Monitor and Safeguard Your Data Quality

4 mins

Overview

After carefully planning and prototyping, researchers can begin the actual data collection. It is important to note that the data collection process is best considered “work-in-progress.” Thus, researchers need to remain agile and adapt the code where required. Here we outline the 10 most common data quality issues and how you can resolve them.

10 Common Issues

1. It cannot be verified whether all the data that should have been collected was indeed collected.

  • Log each web request (i.e., URL call), along with response status codes, timestamps of when the collection was started, and when the request was made.
  • Save raw HTML websites, along with the parsed data, and compare them.

2. The data collection has been interrupted or stopped unexpectedly.

  • Verify timestamps in log files or content of parsed data to gauge severity.
  • Try to identify and fix the cause of the interruption.
  • Record issues in a logbook (e.g., in the documentation) and notify potential users of the data.
  • Set up a monitoring tool to timely alert you to any future issues.
  • Move data collection to a more stable environment (e.g., a cloud computer rather than a local office PC).

3. It is cumbersome/takes a lot of time to conduct quality checks.

  • Automatically generate reports on data quality (e.g., using RMarkdown).
  • Automate data preparation workflows.

4. The data collection takes place in a highly dynamic environment.

  • Monitor the data collection environment (e.g., subscribe to the focal firm’s blog, keep an eye on the websites of related firms, etc., to identify any additional data that needs to be captured). Record any important events in the documentation.

5. The data collection breaks frequently.

  • Choose more stable data selectors (e.g., CSS is less stable than HTML tag words; “English” class names may be better than cryptic class names, etc.).
  • Make use of error handling to avoid interruptions (e.g., try and except in Python), but do not blindly ignore any error.
  • Store raw HTML files, along with parsed data for recovery of data.
  • Consider using an API (over web scraping).

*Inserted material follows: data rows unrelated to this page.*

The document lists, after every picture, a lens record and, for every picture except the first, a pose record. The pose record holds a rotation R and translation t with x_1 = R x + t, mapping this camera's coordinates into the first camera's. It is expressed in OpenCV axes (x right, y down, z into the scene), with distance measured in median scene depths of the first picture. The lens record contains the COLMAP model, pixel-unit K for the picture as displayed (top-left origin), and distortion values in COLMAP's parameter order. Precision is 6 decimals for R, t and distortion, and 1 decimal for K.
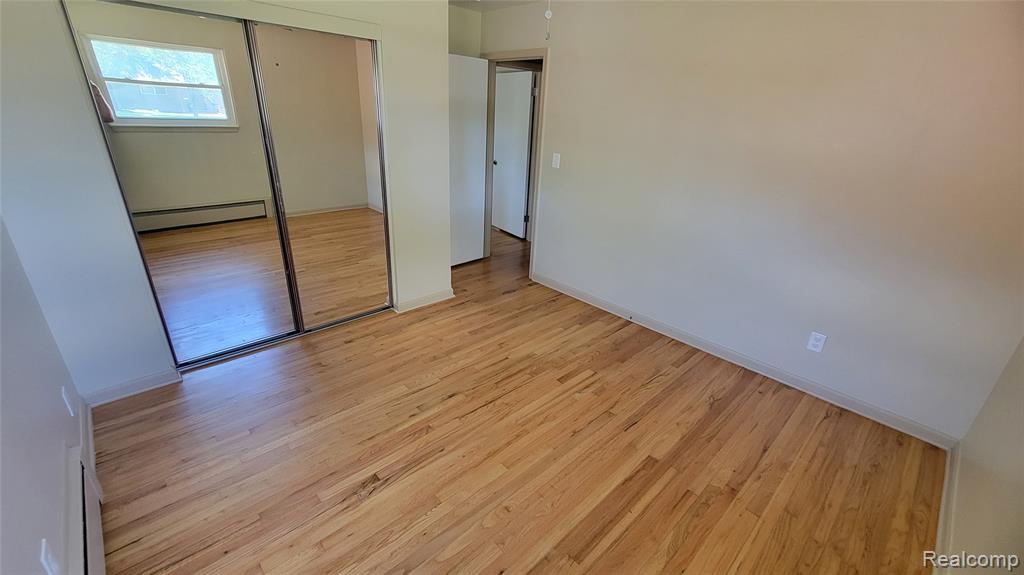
lens RADIAL K [[417.8, 0, 510.8], [0, 417.8, 287.9], [0, 0, 1]] dist [0.000300, -0.002369]
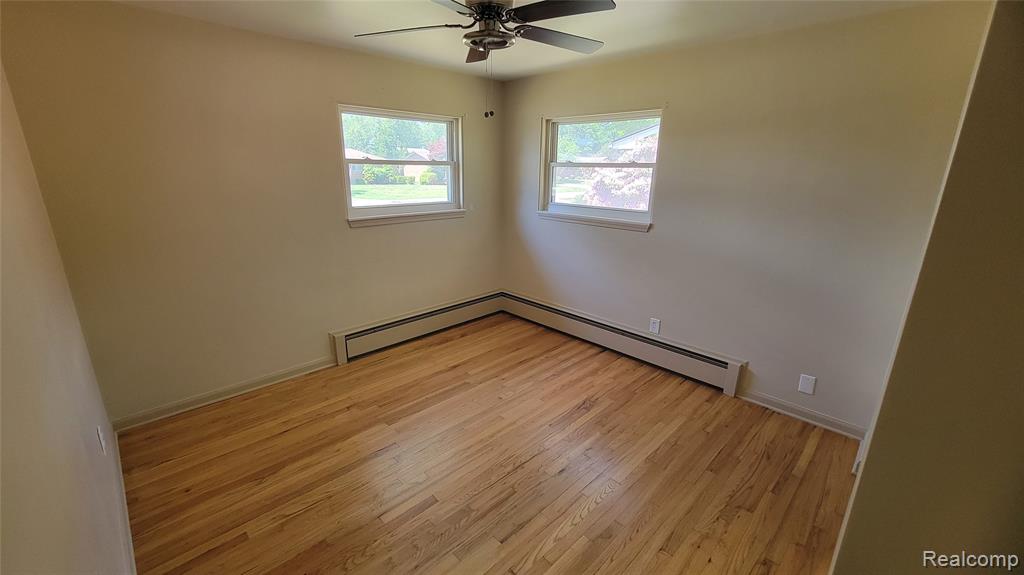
lens RADIAL K [[417.8, 0, 512.8], [0, 417.8, 285.5], [0, 0, 1]] dist [0.000300, -0.002369]
pose [[-0.997823, -0.050792, -0.042055, 0.028105], [-0.065942, 0.771843, 0.632384, -0.716708], [0.000340, 0.633781, -0.773513, 1.616897]]
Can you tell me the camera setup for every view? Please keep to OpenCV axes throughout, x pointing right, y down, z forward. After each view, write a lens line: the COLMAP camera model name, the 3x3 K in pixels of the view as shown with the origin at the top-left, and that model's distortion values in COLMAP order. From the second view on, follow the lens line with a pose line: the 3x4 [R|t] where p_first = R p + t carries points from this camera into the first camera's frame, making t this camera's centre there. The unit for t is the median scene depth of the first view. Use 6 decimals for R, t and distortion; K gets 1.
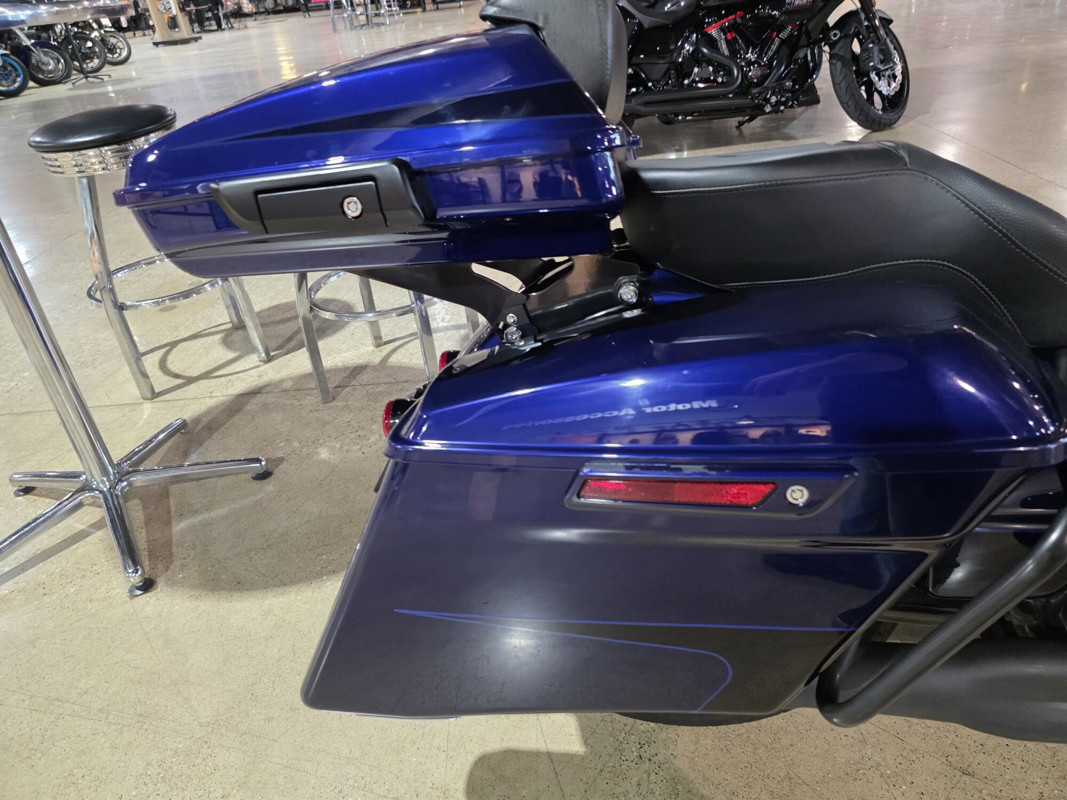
lens RADIAL K [[731.7, 0, 533.5], [0, 731.7, 400.0], [0, 0, 1]] dist [0.056307, -0.050002]
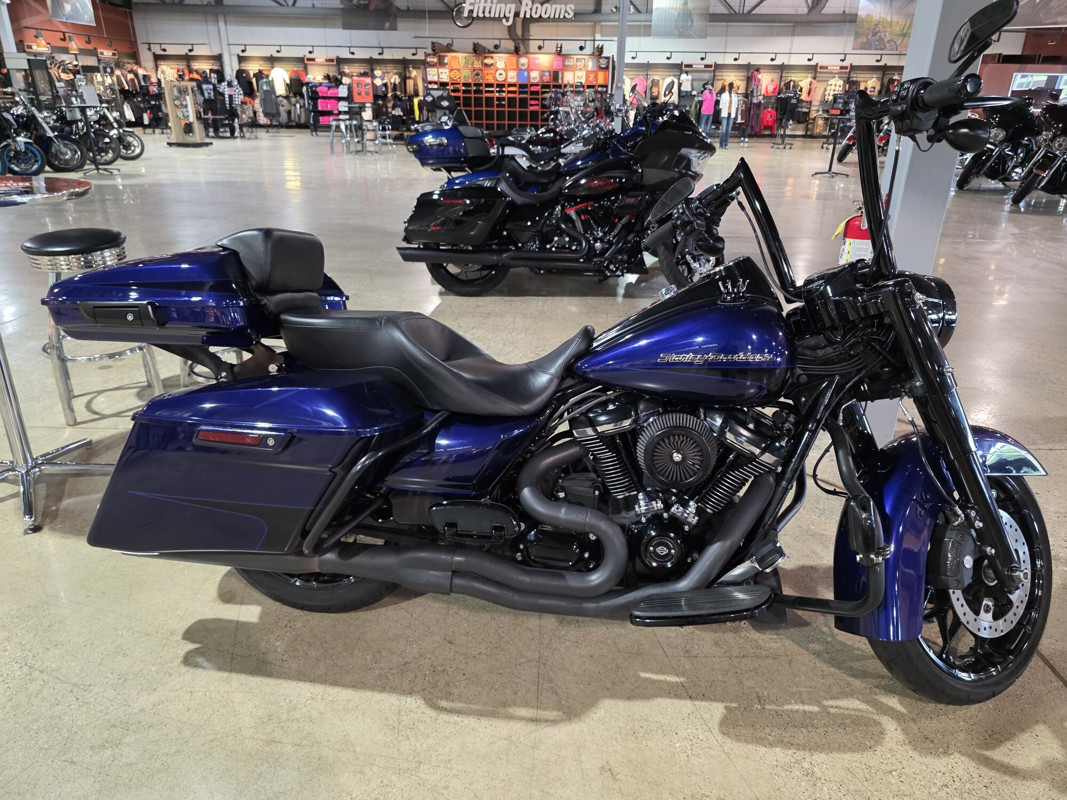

6. The data collection is unexpectedly slow.

  • Check whether you obey the retrieval limit or fair use policy and implement timers/pauses where possible.
  • Check for traces of being banned/blocked/slowed down by the website (e.g., by investigating the retrieved content).
  • Notify data provider(s) about potential bandwidth issues (e.g., in the case of using a provider’s API).
  • Update the technically feasible retrieval limit, and re-calculate desired sample size, extraction frequency, etc.

7. Fewer data than expected is retrieved.

  • Check for any time-outs and erroneous server responses.
  • Verify that the extraction software is suitable for the type of data source (e.g., static vs. dynamic websites).
  • Store raw HTML files of websites or JSON response of an API during the data collection, inspect what data is available in the raw data, and verify it has been parsed correctly.

8. Disk space is exceeded, or many files are generated.

  • Move data to a remote file location (potentially zip files before uploading them to save bandwidth, e.g., every day).
  • Make use of external databases (e.g., by the university or in the cloud).

9. The computer, which collects the data, crashes.

  • Verify whether the computer has had an uninterrupted power supply (and ask University to place the computer on a secure power line or notify you about planned power outages).
  • Move scraping software to the cloud, and implement checks that data collection runs.

10. Cloud service provider bills exceed projected costs.

  • Verify that computing resources are appropriate (e.g., downscale servers on which collection scripts run, verify that database runs optimally). Consider the costs of data transfer.
  • Verify whether any backup data can be moved to a different location or placed in a glacier for which lower storage costs will be charged.
  • Consider writing data to files after collection, rather than keeping them in an actively running database in the cloud.